◆ What is required
Your output must hold every entry exactly as written and none of the pictures.

◆ The data
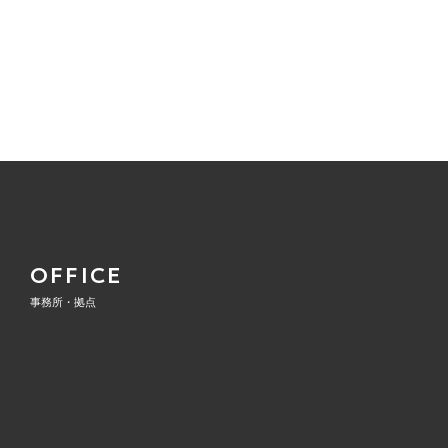
OFFICE
事務所・拠点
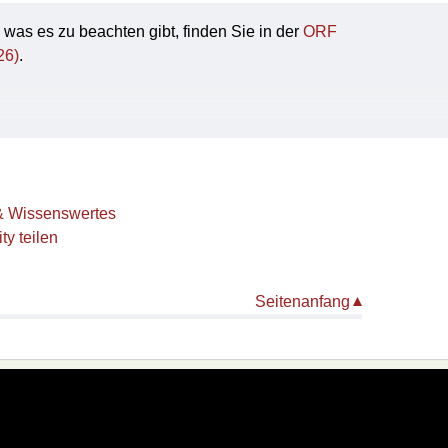
as es zu beachten gibt, finden Sie in der
ORF
26)
.
s & Wissenswertes
ty teilen
Seitenanfang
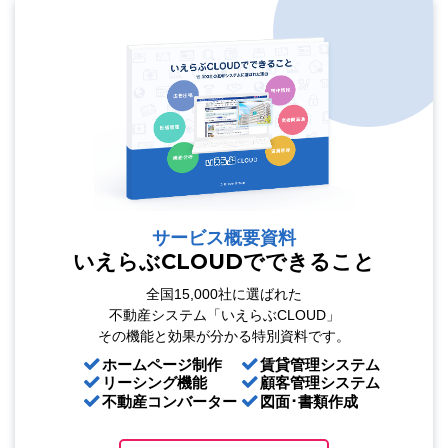
サービス概要資料
いえらぶCLOUDでできること
全国15,000社に選ばれた
不動産システム「いえらぶCLOUD」
その機能と効果が分かる特別資料です。
ホームページ制作
賃貸管理システム
リーシング機能
顧客管理システム
不動産コンバーター
図面･書類作成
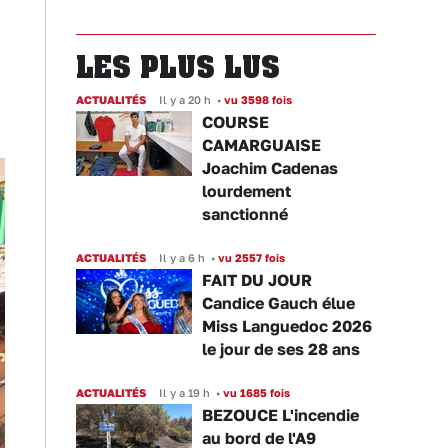
LES PLUS LUS
ACTUALITÉS
Il y a 20 h
•
vu 3598 fois
COURSE
CAMARGUAISE
Joachim Cadenas
lourdement
sanctionné
ACTUALITÉS
Il y a 6 h
•
vu 2557 fois
FAIT DU JOUR
Candice Gauch élue
Miss Languedoc 2026
le jour de ses 28 ans
ACTUALITÉS
Il y a 19 h
•
vu 1685 fois
BEZOUCE L'incendie
au bord de l'A9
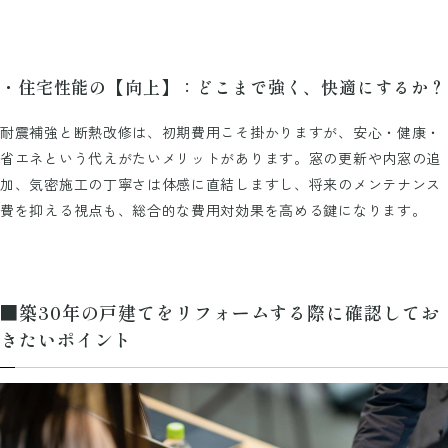
・住宅性能の【向上】：どこまで強く、快適にするか？
耐震補強と断熱改修は、初期費用こそ掛かりますが、安心・健康・
省エネという代えがたいメリットがあります。窓の更新や内窓の追
加、気密施工の丁寧さは体感に直結しますし、将来のメンテナンス
費を抑える視点も、総合的な費用対効果を高める鍵になります。
■築30年の戸建てをリフォームする際に確認してお
きたいポイント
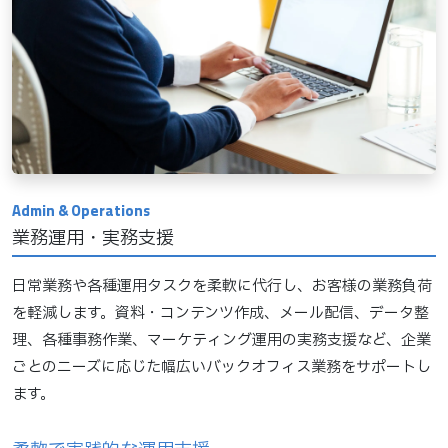
業務運用・実務支援
日常業務や各種運用タスクを柔軟に代行し、お客様の業務負荷
を軽減します。資料・コンテンツ作成、メール配信、データ整
理、各種事務作業、マーケティング運用の実務支援など、企業
ごとのニーズに応じた幅広いバックオフィス業務をサポートし
ます。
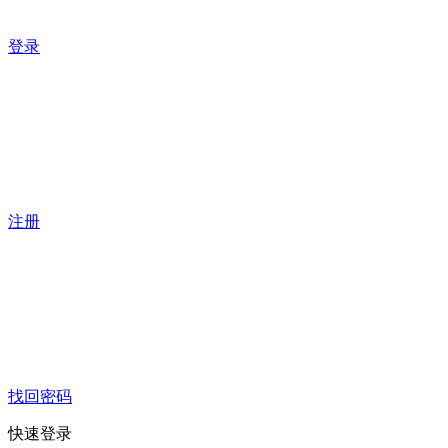
登录
注册
找回密码
快速登录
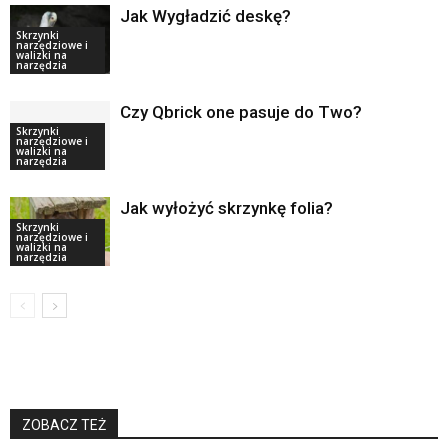
Jak Wygładzić deskę?
Skrzynki
narzędziowe i
walizki na
narzędzia
Czy Qbrick one pasuje do Two?
Skrzynki
narzędziowe i
walizki na
narzędzia
Jak wyłożyć skrzynkę folia?
Skrzynki
narzędziowe i
walizki na
narzędzia
ZOBACZ TEŻ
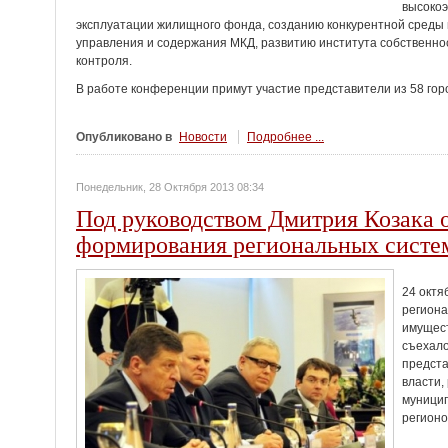
высокоэ
эксплуатации жилищного фонда, созданию конкурентной среды
управления и содержания МКД, развитию института собственно
контроля.
В работе конференции примут участие представители из 58 гор
Опубликовано в
Новости
Подробнее ...
Понедельник, 28 Октября 2013 08:34
Под руководством Дмитрия Козака 
формирования региональных систем
24 октя
региона
имущест
съехало
предст
власти,
муницип
регионо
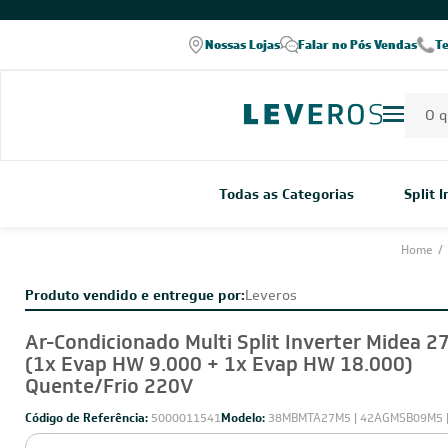
COMPRE PELO WHATSAPP
Nossas Lojas
Falar no Pós Vendas
T
Todas as Categorias
Split 
Home
/
Produto vendido e entregue por:
Leveros
Ar-Condicionado Multi Split Inverter Midea 2
(1x Evap HW 9.000 + 1x Evap HW 18.000)
Quente/Frio 220V
Código de Referência:
5000011541
Modelo:
38MBMTA27M5 | 42AGMSB09M5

◆ Solution
OFFICE
事務所・拠点
as es zu beachten gibt, finden Sie in der
ORF
26)
.
s & Wissenswertes
ty teilen
Seitenanfang
サービス概要資料
いえらぶCLOUDでできること
全国15,000社に選ばれた
不動産システム「いえらぶCLOUD」
その機能と効果が分かる特別資料です。
ホームページ制作
賃貸管理システム
リーシング機能
顧客管理システム
不動産コンバーター
図面･書類作成
LES PLUS LUS
ACTUALITÉS
Il y a 20 h
•
vu 3598 fois
COURSE
CAMARGUAISE
Joachim Cadenas
lourdement
sanctionné
ACTUALITÉS
Il y a 6 h
•
vu 2557 fois
FAIT DU JOUR
Candice Gauch élue
Miss Languedoc 2026
le jour de ses 28 ans
ACTUALITÉS
Il y a 19 h
•
vu 1685 fois
BEZOUCE L'incendie
au bord de l'A9
・住宅性能の【向上】：どこまで強く、快適にするか？
耐震補強と断熱改修は、初期費用こそ掛かりますが、安心・健康・
省エネという代えがたいメリットがあります。窓の更新や内窓の追
加、気密施工の丁寧さは体感に直結しますし、将来のメンテナンス
費を抑える視点も、総合的な費用対効果を高める鍵になります。
■築30年の戸建てをリフォームする際に確認してお
きたいポイント
業務運用・実務支援
日常業務や各種運用タスクを柔軟に代行し、お客様の業務負荷
を軽減します。資料・コンテンツ作成、メール配信、データ整
理、各種事務作業、マーケティング運用の実務支援など、企業
ごとのニーズに応じた幅広いバックオフィス業務をサポートし
ます。
登录
注册
找回密码
快速登录
Jak Wygładzić deskę?
Skrzynki
narzędziowe i
walizki na
narzędzia
Czy Qbrick one pasuje do Two?
Skrzynki
narzędziowe i
walizki na
narzędzia
Jak wyłożyć skrzynkę folia?
Skrzynki
narzędziowe i
walizki na
narzędzia
ZOBACZ TEŻ
высокоэ
эксплуатации жилищного фонда, созданию конкурентной среды
управления и содержания МКД, развитию института собственно
контроля.
В работе конференции примут участие представители из 58 гор
Опубликовано в
Новости
Подробнее ...
Понедельник, 28 Октября 2013 08:34
Под руководством Дмитрия Козака 
формирования региональных систем
24 октя
региона
имущест
съехало
предст
власти,
муницип
регионо
COMPRE PELO WHATSAPP
Nossas Lojas
Falar no Pós Vendas
T
Todas as Categorias
Split 
Home
/
Produto vendido e entregue por:
Leveros
Ar-Condicionado Multi Split Inverter Midea 2
(1x Evap HW 9.000 + 1x Evap HW 18.000)
Quente/Frio 220V
Código de Referência:
5000011541
Modelo:
38MBMTA27M5 | 42AGMSB09M5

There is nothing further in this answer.